**Pose estimation data:**
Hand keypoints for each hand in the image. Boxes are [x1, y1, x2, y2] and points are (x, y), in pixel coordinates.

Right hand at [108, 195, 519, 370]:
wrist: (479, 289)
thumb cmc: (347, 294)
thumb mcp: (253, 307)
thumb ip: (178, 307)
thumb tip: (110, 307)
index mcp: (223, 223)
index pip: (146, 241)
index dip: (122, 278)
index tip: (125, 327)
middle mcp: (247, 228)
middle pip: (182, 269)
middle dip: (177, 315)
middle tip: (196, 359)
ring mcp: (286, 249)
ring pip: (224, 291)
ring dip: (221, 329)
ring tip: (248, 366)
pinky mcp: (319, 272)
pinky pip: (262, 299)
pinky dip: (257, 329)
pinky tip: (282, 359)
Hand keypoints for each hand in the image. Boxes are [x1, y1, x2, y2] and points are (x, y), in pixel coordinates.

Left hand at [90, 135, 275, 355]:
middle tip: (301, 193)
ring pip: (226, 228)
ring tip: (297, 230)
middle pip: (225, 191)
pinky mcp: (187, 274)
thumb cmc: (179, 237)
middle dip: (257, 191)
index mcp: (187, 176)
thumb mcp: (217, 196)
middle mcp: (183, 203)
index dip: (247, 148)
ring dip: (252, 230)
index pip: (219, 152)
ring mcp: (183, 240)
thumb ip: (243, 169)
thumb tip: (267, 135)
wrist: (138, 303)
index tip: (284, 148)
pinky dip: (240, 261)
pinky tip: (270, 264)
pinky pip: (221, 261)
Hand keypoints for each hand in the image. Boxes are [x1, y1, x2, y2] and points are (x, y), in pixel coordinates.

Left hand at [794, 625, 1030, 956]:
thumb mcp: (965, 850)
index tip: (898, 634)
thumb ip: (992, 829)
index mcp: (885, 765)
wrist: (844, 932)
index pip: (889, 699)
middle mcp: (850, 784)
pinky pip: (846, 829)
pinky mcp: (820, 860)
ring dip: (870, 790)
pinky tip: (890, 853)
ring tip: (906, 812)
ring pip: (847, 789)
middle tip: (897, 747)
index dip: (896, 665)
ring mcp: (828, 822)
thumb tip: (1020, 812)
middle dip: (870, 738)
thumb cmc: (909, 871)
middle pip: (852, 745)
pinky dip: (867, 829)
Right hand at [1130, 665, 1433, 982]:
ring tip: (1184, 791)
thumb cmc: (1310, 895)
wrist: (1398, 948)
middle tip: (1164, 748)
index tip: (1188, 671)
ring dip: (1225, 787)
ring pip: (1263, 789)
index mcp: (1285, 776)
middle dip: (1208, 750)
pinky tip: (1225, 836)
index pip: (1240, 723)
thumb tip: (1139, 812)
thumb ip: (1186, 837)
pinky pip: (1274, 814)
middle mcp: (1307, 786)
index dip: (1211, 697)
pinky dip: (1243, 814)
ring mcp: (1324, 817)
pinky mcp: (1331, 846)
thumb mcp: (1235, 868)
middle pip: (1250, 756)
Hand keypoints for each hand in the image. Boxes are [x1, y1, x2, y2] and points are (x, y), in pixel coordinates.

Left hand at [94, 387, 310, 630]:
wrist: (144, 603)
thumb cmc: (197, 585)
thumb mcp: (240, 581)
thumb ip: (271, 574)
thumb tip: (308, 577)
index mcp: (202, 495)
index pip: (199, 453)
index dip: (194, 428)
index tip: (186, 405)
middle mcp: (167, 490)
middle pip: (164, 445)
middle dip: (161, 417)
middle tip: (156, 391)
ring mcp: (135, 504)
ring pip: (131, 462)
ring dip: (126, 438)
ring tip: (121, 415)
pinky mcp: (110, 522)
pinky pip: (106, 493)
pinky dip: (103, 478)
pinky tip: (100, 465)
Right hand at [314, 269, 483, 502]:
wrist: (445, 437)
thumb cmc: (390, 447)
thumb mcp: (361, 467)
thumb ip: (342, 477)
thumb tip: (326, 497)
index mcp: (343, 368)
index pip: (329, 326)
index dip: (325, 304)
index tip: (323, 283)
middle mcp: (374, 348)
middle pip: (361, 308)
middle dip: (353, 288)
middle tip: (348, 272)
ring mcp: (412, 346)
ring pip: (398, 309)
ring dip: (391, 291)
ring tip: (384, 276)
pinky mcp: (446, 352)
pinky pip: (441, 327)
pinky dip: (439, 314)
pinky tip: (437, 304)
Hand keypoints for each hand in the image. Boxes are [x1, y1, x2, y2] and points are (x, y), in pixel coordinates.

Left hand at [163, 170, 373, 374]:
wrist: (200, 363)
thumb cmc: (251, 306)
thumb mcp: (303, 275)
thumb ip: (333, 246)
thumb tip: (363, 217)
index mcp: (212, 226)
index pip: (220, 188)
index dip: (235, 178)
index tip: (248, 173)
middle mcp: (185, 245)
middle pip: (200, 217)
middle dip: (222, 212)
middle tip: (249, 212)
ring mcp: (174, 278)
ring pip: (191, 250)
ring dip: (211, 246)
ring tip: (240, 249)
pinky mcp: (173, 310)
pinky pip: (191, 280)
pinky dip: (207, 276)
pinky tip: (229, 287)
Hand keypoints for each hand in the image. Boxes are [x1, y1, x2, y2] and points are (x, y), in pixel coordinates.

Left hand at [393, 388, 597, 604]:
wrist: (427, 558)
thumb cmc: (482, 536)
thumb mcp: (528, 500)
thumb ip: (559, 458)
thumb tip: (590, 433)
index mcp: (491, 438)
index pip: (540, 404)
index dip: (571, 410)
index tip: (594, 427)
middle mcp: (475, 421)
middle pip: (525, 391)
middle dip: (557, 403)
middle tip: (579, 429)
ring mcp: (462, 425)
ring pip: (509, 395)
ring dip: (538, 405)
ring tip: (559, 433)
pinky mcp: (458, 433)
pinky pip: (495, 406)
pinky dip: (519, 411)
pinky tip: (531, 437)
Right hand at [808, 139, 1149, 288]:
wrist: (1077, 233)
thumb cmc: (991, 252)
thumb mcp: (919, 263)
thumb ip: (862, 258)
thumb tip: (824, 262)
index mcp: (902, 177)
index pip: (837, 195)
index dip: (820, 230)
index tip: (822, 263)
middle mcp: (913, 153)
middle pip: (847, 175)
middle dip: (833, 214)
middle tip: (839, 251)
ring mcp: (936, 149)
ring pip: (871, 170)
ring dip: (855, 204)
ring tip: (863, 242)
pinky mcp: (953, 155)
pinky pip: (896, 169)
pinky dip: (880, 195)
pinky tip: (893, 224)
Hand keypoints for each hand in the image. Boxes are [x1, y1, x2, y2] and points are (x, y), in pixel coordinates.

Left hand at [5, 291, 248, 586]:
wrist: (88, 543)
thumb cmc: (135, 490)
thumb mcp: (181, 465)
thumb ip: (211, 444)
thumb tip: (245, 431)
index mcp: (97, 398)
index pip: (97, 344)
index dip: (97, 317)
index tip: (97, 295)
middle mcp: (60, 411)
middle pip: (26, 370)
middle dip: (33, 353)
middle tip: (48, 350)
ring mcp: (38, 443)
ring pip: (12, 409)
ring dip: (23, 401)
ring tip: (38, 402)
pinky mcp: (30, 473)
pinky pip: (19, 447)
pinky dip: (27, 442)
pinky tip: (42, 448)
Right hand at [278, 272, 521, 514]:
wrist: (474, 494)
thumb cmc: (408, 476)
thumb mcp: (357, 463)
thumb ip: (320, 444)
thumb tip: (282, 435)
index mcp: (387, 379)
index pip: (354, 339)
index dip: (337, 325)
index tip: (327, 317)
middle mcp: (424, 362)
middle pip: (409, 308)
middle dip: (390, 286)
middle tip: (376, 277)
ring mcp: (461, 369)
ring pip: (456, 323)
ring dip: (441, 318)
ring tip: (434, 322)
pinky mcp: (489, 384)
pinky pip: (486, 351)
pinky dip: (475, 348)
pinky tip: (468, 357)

**Aim of the exercise:**
The records above are to be transcribed exactly, with nothing left out.

**Solution to the problem:**
Hand keypoints for each hand in the image. Boxes are [x1, y1, x2, y2] and points are (x, y), in pixel coordinates.

Right hand at [108, 195, 519, 370]:
wrist: (479, 289)
thumb cmc: (347, 294)
thumb mcp: (253, 307)
thumb ip: (178, 307)
thumb tip: (110, 307)
index mcp: (223, 223)
index pip: (146, 241)
index dip: (122, 278)
index tip: (125, 327)
middle mcp: (247, 228)
middle pip: (182, 269)
middle dip: (177, 315)
middle tip: (196, 359)
ring mcp: (286, 249)
ring pip: (224, 291)
ring dip: (221, 329)
ring tip: (248, 366)
pinky mcp: (319, 272)
pinky pip: (262, 299)
pinky dip: (257, 329)
pinky tip: (282, 359)
Hand keypoints for each hand in the image. Boxes are [x1, y1, x2, y2] and points are (x, y), in pixel coordinates.

Left hand at [90, 135, 275, 355]:
middle tip: (301, 193)
ring pip: (226, 228)
ring tip: (297, 230)
middle pip: (225, 191)
pinky mcp: (187, 274)
thumb cmc: (179, 237)
middle dip: (257, 191)
index mcp: (187, 176)
thumb mcp: (217, 196)
middle mcp: (183, 203)
index dip: (247, 148)
ring dip: (252, 230)
index pip: (219, 152)
ring mcp: (183, 240)
thumb ip: (243, 169)
thumb tip: (267, 135)
wrist: (138, 303)
index tip: (284, 148)
pinky dip: (240, 261)
pinky tip: (270, 264)
pinky pip: (221, 261)
Hand keypoints for each hand in the image. Boxes are [x1, y1, x2, y2] and points are (x, y), in pixel coordinates.

Left hand at [794, 625, 1030, 956]:
thumb mcp: (965, 850)
index tip: (898, 634)
thumb ip: (992, 829)
index mcp: (885, 765)
wrist: (844, 932)
index pip: (889, 699)
middle mcp: (850, 784)
pinky pip: (846, 829)
pinky mcp: (820, 860)
ring dip: (870, 790)
pinky tip: (890, 853)
ring tip: (906, 812)
ring pip: (847, 789)
middle tip: (897, 747)
index dip: (896, 665)
ring mcp: (828, 822)
thumb tip: (1020, 812)
middle dip: (870, 738)
thumb cmc: (909, 871)
middle pip: (852, 745)
pinky dip: (867, 829)
Right hand at [1130, 665, 1433, 982]:
ring tip: (1184, 791)
thumb cmc: (1310, 895)
wrist: (1398, 948)
middle tip: (1164, 748)
index tip: (1188, 671)
ring dip: (1225, 787)
ring pip: (1263, 789)
index mcp: (1285, 776)
middle dip: (1208, 750)
pinky tip: (1225, 836)
index pip: (1240, 723)
thumb tip: (1139, 812)
thumb ip: (1186, 837)
pinky pip: (1274, 814)
middle mcp: (1307, 786)
index dip: (1211, 697)
pinky dip: (1243, 814)
ring mcp: (1324, 817)
pinky mcp: (1331, 846)
thumb mcp: (1235, 868)
middle pip: (1250, 756)
Hand keypoints for each hand in the image. Boxes are [x1, y1, x2, y2] and points are (x, y), in pixel coordinates.

Left hand at [94, 387, 310, 630]:
wrist: (144, 603)
thumb cmc: (197, 585)
thumb mcp: (240, 581)
thumb ip: (271, 574)
thumb tip: (308, 577)
index mcp: (202, 495)
index pip: (199, 453)
index dip: (194, 428)
index tip: (186, 405)
middle mcp: (167, 490)
middle pip: (164, 445)
middle dip: (161, 417)
middle tip: (156, 391)
ring mcp: (135, 504)
ring pip: (131, 462)
ring dip: (126, 438)
ring tip: (121, 415)
pinky mcp: (110, 522)
pinky pip: (106, 493)
pinky dip: (103, 478)
pinky tip: (100, 465)
Right hand at [314, 269, 483, 502]:
wrist: (445, 437)
thumb cmc: (390, 447)
thumb mcp: (361, 467)
thumb ip: (342, 477)
thumb tip: (326, 497)
index mcp: (343, 368)
index pip: (329, 326)
index dip: (325, 304)
index tip: (323, 283)
middle mcp: (374, 348)
middle pip: (361, 308)
middle dip: (353, 288)
middle tip: (348, 272)
ring mcp: (412, 346)
ring pip: (398, 309)
ring dip: (391, 291)
ring tip: (384, 276)
pinky mcp: (446, 352)
pinky pip: (441, 327)
pinky dip: (439, 314)
pinky tip: (437, 304)
Hand keypoints for each hand in the image. Boxes are [x1, y1, x2, y2] and points are (x, y), in pixel coordinates.

Left hand at [163, 170, 373, 374]:
wrist: (200, 363)
thumb cmc: (251, 306)
thumb mcp: (303, 275)
thumb ip: (333, 246)
thumb tip: (363, 217)
index mcp: (212, 226)
index pip: (220, 188)
index dip: (235, 178)
index tip: (248, 173)
middle mcp: (185, 245)
middle pip: (200, 217)
middle dip: (222, 212)
middle tip: (249, 212)
ring mcp: (174, 278)
ring pip: (191, 250)
ring dip: (211, 246)
ring tip: (240, 249)
pinky mcp: (173, 310)
pinky pip: (191, 280)
pinky dip: (207, 276)
pinky tip: (229, 287)
Hand keypoints for each hand in the image. Boxes are [x1, y1, x2, y2] and points are (x, y), in pixel coordinates.

Left hand at [393, 388, 597, 604]:
wrist: (427, 558)
thumb cmc: (482, 536)
thumb mcp: (528, 500)
thumb ip: (559, 458)
thumb tip: (590, 433)
index mcp: (491, 438)
index pip: (540, 404)
index dip: (571, 410)
index tip: (594, 427)
middle mcp: (475, 421)
middle pip: (525, 391)
middle dip: (557, 403)
middle tip: (579, 429)
ring mcp: (462, 425)
ring pip: (509, 395)
ring dip: (538, 405)
ring tip: (559, 433)
pinky mcp: (458, 433)
pinky pip: (495, 406)
pinky dip: (519, 411)
pinky tip: (531, 437)
Right hand at [808, 139, 1149, 288]:
wrist: (1077, 233)
thumb cmc: (991, 252)
thumb mcp: (919, 263)
thumb ip: (862, 258)
thumb tip: (824, 262)
index mcp: (902, 177)
index pip: (837, 195)
index dip: (820, 230)
index tip: (822, 263)
middle mcp: (913, 153)
middle pip: (847, 175)
middle dip: (833, 214)
middle tip: (839, 251)
ring mcp: (936, 149)
ring pip: (871, 170)
ring dip: (855, 204)
ring tip: (863, 242)
pinky mcp: (953, 155)
pinky pip: (896, 169)
pinky dip: (880, 195)
pinky tip: (893, 224)
Hand keypoints for each hand in the image. Boxes are [x1, y1, x2, y2] and points are (x, y), in pixel coordinates.

Left hand at [5, 291, 248, 586]:
wrist: (88, 543)
thumb cmc: (135, 490)
thumb mcp: (181, 465)
thumb ip: (211, 444)
thumb tip: (245, 431)
index mcp: (97, 398)
index pip: (97, 344)
index dip: (97, 317)
index tip: (97, 295)
middle mcp: (60, 411)
middle pip: (26, 370)
middle dip: (33, 353)
middle tip: (48, 350)
ring mcp: (38, 443)
ring pip: (12, 409)
ring dip: (23, 401)
ring tip: (38, 402)
pinky mcp: (30, 473)
pinky pip: (19, 447)
pinky dip: (27, 442)
pinky tip: (42, 448)
Right hand at [278, 272, 521, 514]:
wrist: (474, 494)
thumb cmc: (408, 476)
thumb mcp: (357, 463)
thumb ip: (320, 444)
thumb tip: (282, 435)
index mcp: (387, 379)
index pip: (354, 339)
index dip: (337, 325)
index tip: (327, 317)
middle mcp: (424, 362)
middle pip: (409, 308)
middle dip: (390, 286)
middle tip: (376, 277)
ring mcp: (461, 369)
ring pip: (456, 323)
ring dip: (441, 318)
ring tip: (434, 322)
pinky mcp: (489, 384)
pinky pip: (486, 351)
pinky dip: (475, 348)
pinky tip: (468, 357)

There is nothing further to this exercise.